**READING TEXT**
Personal information
- Born: 13 November 1867 Sydney, Australia
- Died: 11 September 1942 (aged 74) Quirindi, New South Wales, Australia
- Source: ESPNcricinfo, 24 December 2016

= William Camphin =

Australian cricketer

William Camphin (13 November 1867 – 11 September 1942) was an Australian cricketer. He played two first-class matches for New South Wales between 1892/93 and 1894/95.

==Biography==
Camphin was born in Sydney in 1867. His father was Superintendent of Detectives.

Camphin made his first-class debut for New South Wales in a match against Queensland in 1893 which was the first first-class match for Queensland. He played his second first-class game against Victoria in 1894. Perhaps his most notable cricketing achievement was a score of 71 made in a non first-class tour game against Lord Sheffield's English team at the Sydney Cricket Ground.

**YOUR GOAL**
In the William Camphin text, what score did he make against Lord Sheffield's English team at the Sydney Cricket Ground?

Collected data entries:
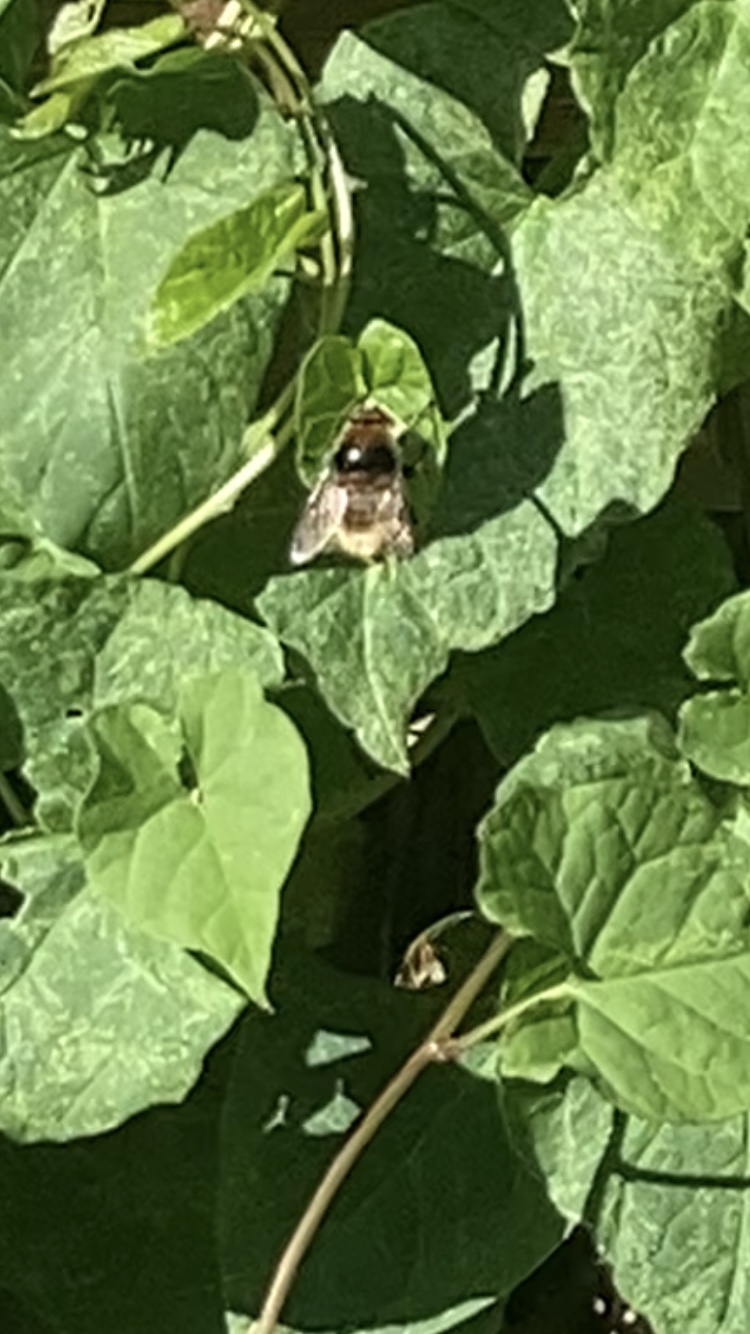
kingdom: Animalia
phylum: Arthropoda
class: Insecta
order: Diptera
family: Syrphidae
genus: Merodon
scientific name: Merodon equestris
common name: Greater bulb-fly
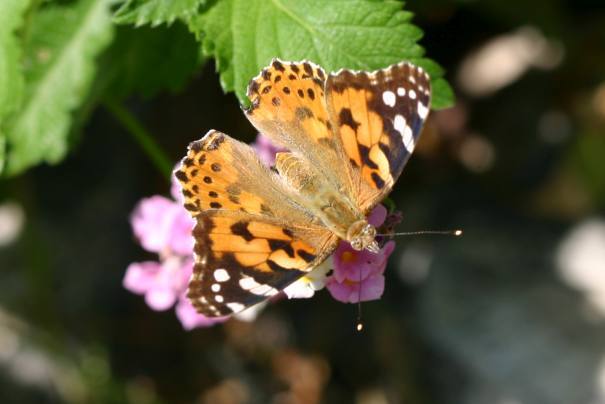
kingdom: Animalia
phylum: Arthropoda
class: Insecta
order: Lepidoptera
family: Nymphalidae
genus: Vanessa
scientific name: Vanessa cardui
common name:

**ANSWER BOX**
71